Aufgabentext ▸

....

Gegen 9.45 Uhr betreten die Angeklagten den Raum. Carsten S. und Holger G. verbergen sich, wie gehabt, vor den Kameras. Kurz danach kommt das Gericht in den Saal. Nach der Präsenzfeststellung – für den Verteidiger von André E. Rechtsanwalt Freitag ist RA Hedrich als Vertreter anwesend – verliest der Vorsitzende Richter Beschlüsse des Senats.

Der Antrag der Verteidigung von Beate Zschäpe auf Aussetzung des Verfahrens und hilfsweise Unterbrechung wird abgelehnt. Hintergrund dieses Antrag war die angeblich mangelnde Einsicht in die Protokolle der NSU-Untersuchungsausschüsse. Eine Unterbrechung sei „nicht veranlasst“, so Götzl. Die Verteidigung habe genug Zeit gehabt, um Einsicht in die Protokolle zu nehmen.

Ebenfalls abgelehnt wird der Antrag der Verteidigung Zschäpe auf Beiziehung der Akten der von den Landesstaatsanwaltschaften übernommenen Verfahren im NSU-Komplex. Die Akten seien beim Generalbundesanwalt  einsehbar, die Verteidigung von Beate Zschäpe habe dies nicht genutzt, im Gegensatz etwa zu einzelnen Nebenklage-Vertreter_innen. Nicht explizit für das hiesige Verfahren entstandene Akten beträfen auch die Rechte anderer Personen und seien nur dann beizuziehen, wenn sie für das laufende Verfahren relevant seien. Die Bundesanwaltschaft habe bekundet, dass die für das Verfahren relevanten Akten bereits beigezogen worden seien. Wenn weitere Akten als relevant angesehen würden, könne das die Angeklagte beantragen, was bisher nicht passiert sei.

Der Antrag von Nicole Schneiders, Verteidigerin von Ralf Wohlleben, auf Aussetzung wegen unvollständiger Akteneinsicht wird abgelehnt. Die Akten seien vollständig einsehbar. Die als fehlend bemängelten Aktenbestandteile etwa zur Stellsituation von Beate Zschäpe in Jena seien dokumentiert. Auch Fotografien und Asservate seien im Zweifel im Original einsehbar. Zu den Akten über einen „Mehmet“, der laut Presse vor der Selbstenttarnung des NSU gesagt habe, er könne die Ermittler zur Tatwaffe Ceska führen, und über Mevlüt Kar, zu dem es in der Presse hieß, er sei am Tatort des Mordes an der Polizistin Michèle Kiesewetter in Heilbronn gewesen, gebe es laut Bundesanwaltschaft keine Bezüge zu den Angeklagten. Die Akten seien aber im Zweifel bei der Bundesanwaltschaft einsehbar. Hier hatte sich Schneiders auf längst als falsch Erwiesenes bezogen, das aber in verschwörungstheoretischen Kreisen zirkuliert.

....

Datensätze aus einer Datensammlung:
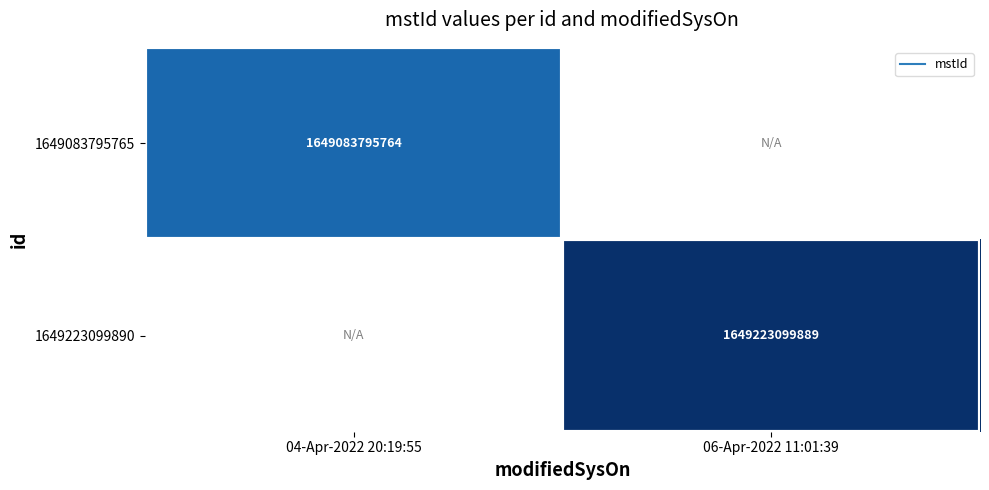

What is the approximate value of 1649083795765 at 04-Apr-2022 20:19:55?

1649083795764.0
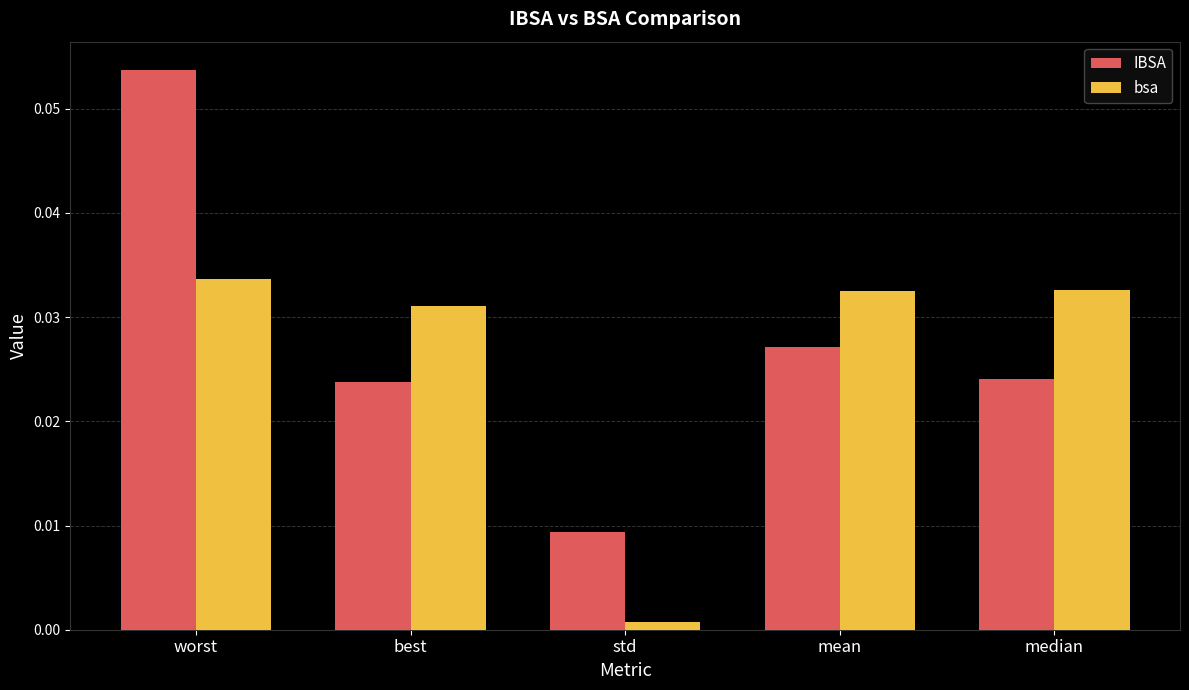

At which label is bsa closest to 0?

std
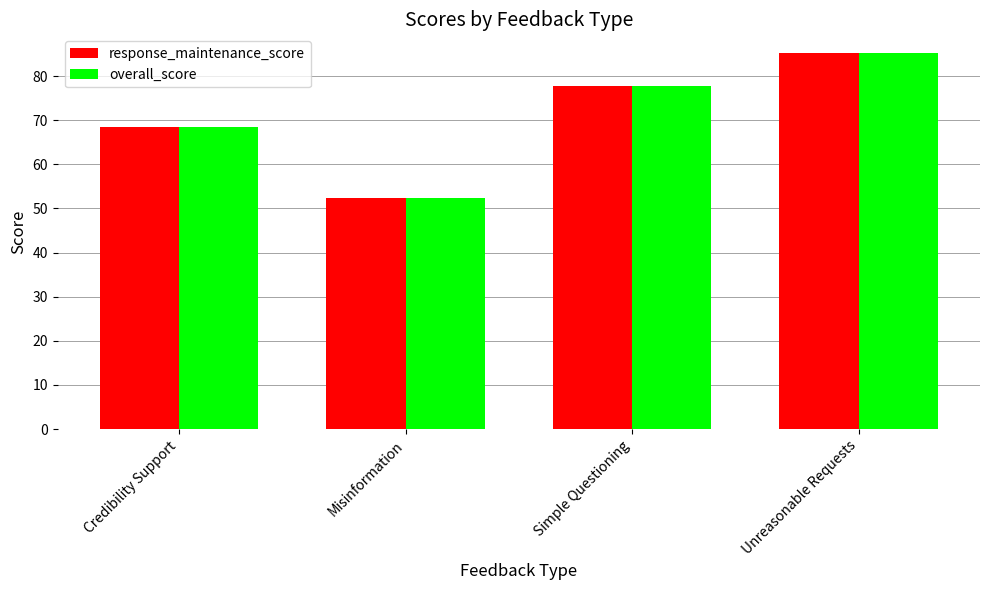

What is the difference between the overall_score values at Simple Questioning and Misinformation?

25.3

....

Aufgabenstellung ▸ Kannst du den Bericht über den Verhandlungstag im NSU-Prozess nach seinem letzten Satz wieder aufnehmen und weiterschreiben?

Schriftliche Antwort ▸
Im Folgenden wird auch der Antrag von Rechtsanwältin Schneiders, Verteidigerin von Ralf Wohlleben, auf Einstellung des Verfahrens gegen ihren Mandanten wegen angeblicher „medialer und politischer Vorverurteilung“ abgelehnt. Götzl: „Es gibt keine Anzeichen, dass die Durchführung eines fairen und rechtsstaatlichen Verfahrens nicht gegeben ist.“ Die Argumente der Verteidigung Wohlleben seien abstrakt, blieben „theoretischen Überlegungen verhaftet“ und böten keine nachvollziehbaren Anhaltspunkte, dass eine Beeinflussung des Senates gegeben sei.

Schließlich wird auch noch der Antrag von RA Stahl, Verteidiger von Zschäpe, auf Ablösung der Vertreter_innen der Bundesanwaltschaft Diemer und Greger abgelehnt. Eine Ablösung der Staatsanwaltschaft sei mit einer solchen Begründung nicht vorgesehen. Das beanstandete Verhalten eines Staatsanwaltes müsse so gravierend sein, dass ein faires Verfahren nicht mehr gegeben sein kann. Dadurch, dass die Akten der Landesstaatsanwaltschaften nicht hinzugezogen wurden und durch subjektive Äußerung der Oberstaatsanwältin beim BGH Greger über das Auftreten Beate Zschäpes sei keine „schwere und nachhaltige Verletzung der Objektivität gegeben“.

Außerdem weist Götzl darauf hin, dass er die Untersuchungsausschüsse angeschrieben habe, mit der Frage, ob eine bessere Einsicht in deren Akten möglich sei.

Es folgt ein Antrag auf Einstellung des Verfahrens, den Rechtsanwältin Sturm, Verteidigerin von Zschäpe, verliest. Es sei ein „unheilbares Verfahrenshindernis“ entstanden. Sie nennt drei Punkte.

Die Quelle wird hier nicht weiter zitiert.